Jacob Mencke at one of Team Danmark’s ball machines.  Photographer: Andreas Top Adler, performance engineer, Team Danmark

Second-year student behind article in scientific journal

Monday 26 Oct 20



Mirko Salewski
Associate Professor
DTU Physics
+45 23 66 84 44

Read the article

A special course on spinning balls, a technique which is used in many sports, sparked a string of experiments and calculations which have just been published in the American Journal of Physics.

Jacob Mencke plays football, and as a goalkeeper he has often wondered how to kick the ball in the best possible way with backspin in order to get it quickly up to the forwards at the other end of the pitch. Attending a three-week course in sports physics last summer therefore made obvious sense. Here, he studied the aerodynamics of spinning balls, and the trajectory they take through the air.

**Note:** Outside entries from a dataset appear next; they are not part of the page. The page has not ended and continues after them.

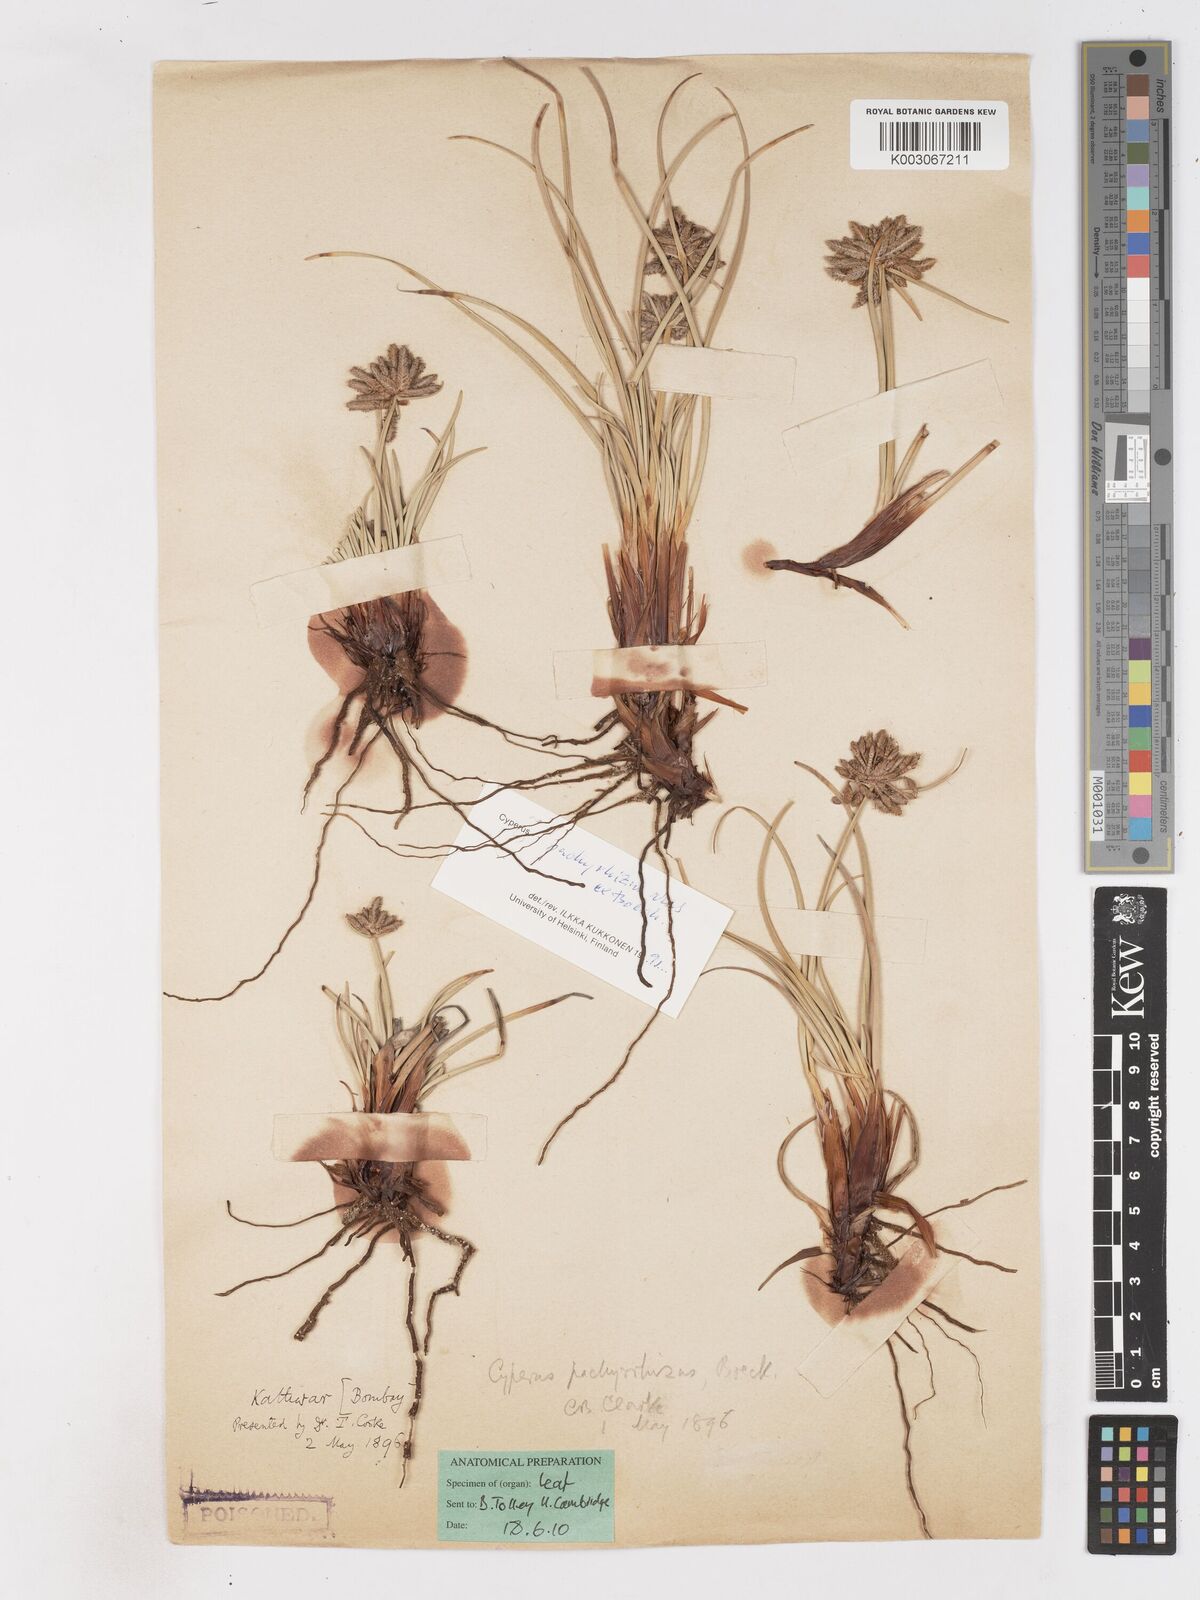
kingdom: Plantae
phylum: Tracheophyta
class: Liliopsida
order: Poales
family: Cyperaceae
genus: Cyperus
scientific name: Cyperus conglomeratus
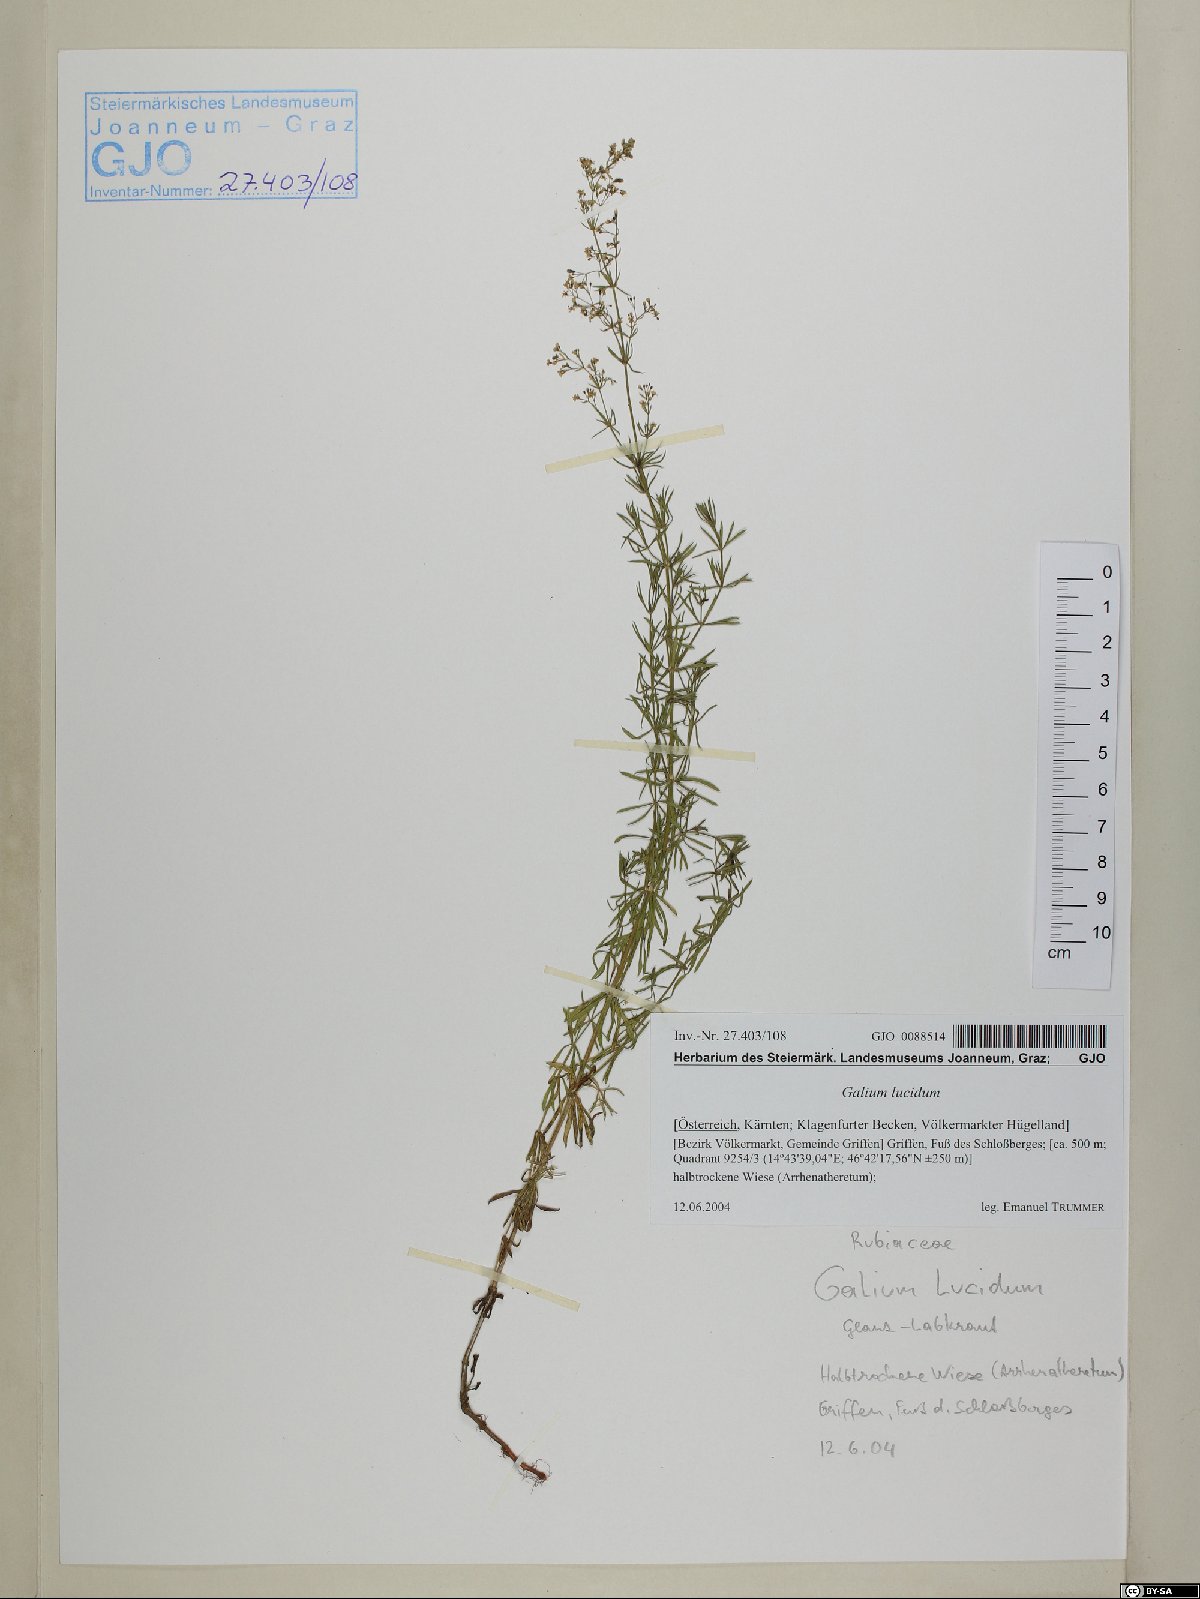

However, after the short course, Jacob did not feel that he had got to the bottom of things. He therefore asked his lecturer Mirko Salewski, Associate Professor at DTU Physics, to design a special course where he could immerse himself further and explore new areas such as the dynamics of when a spinning ball hits the ground and bounces back up again. This is a phenomenon which is not only relevant in football, but in most other ball sports as well.

Banana shots and ball machine

Jacob has conducted numerous experiments during the special course. These have involved asking his football teammates to perform banana shots, in which the ball curls and can head off in another direction after hitting the ground. All the shots were videoed and subsequently analysed. 

Another part of the data base was obtained with Team Danmark, with whom DTU regularly cooperates. Here, one of the ball machines which is used to train Denmark’s best handball goalkeepers and volleyball players was taken into use, where it is possible to set the level of spin on a thrown ball. Based on this data, Jacob was able to prepare a very accurate description of how balls pass through the air depending on the spin, and compared this with existing models of the complex fluid dynamic effects which determine a ball’s trajectory.  

Sport to spark an interest in physics

Based on data from experiments and calculations, Jacob described in an article how other students can easily conduct scientific experiments with aerodynamics without incurring significant costs, and afterwards model them using equations and numerical solutions. The idea is that this could happen, for example, in upper secondary school physics classes or in the first years at university.

“With a ball and a mobile phone that can record in slow motion, it’s possible to conduct the same type of experiments that I’ve done. In the article, I’ve published the codes which one can subsequently use in MATLAB or the free programming software Python to carry out calculations of the balls’ trajectories through the air while comparing it to the underlying theory,” says Jacob.

By taking the world of sport as his starting point, an area in which many young people are interested, he’s hoping to bring physics to a wider audience.   

Students seldom publish scientific articles

Mirko Salewski has never previously come across a university student doing work in his second year which can subsequently be published as a scientific article. 

“It’ll make some of our young researchers slightly envious, because it usually takes more than a year once you’ve graduated before you succeed in having anything published,” says Mirko Salewski. 

He underlines the fact that all the experiments and calculations were carried out by Jacob, but that he and the other supervisors have, of course, passed on what they know about writing scientific articles.

Jacob is continuing to study for his MSc in physics and nanotechnology, but does not yet know what he will use his education for at the end of the day. 
“Perhaps I’ll develop new sports equipment, such as designing the best football boots. On the other hand, I also find the idea of research quite appealing, so nothing is set in stone right now,” says Jacob.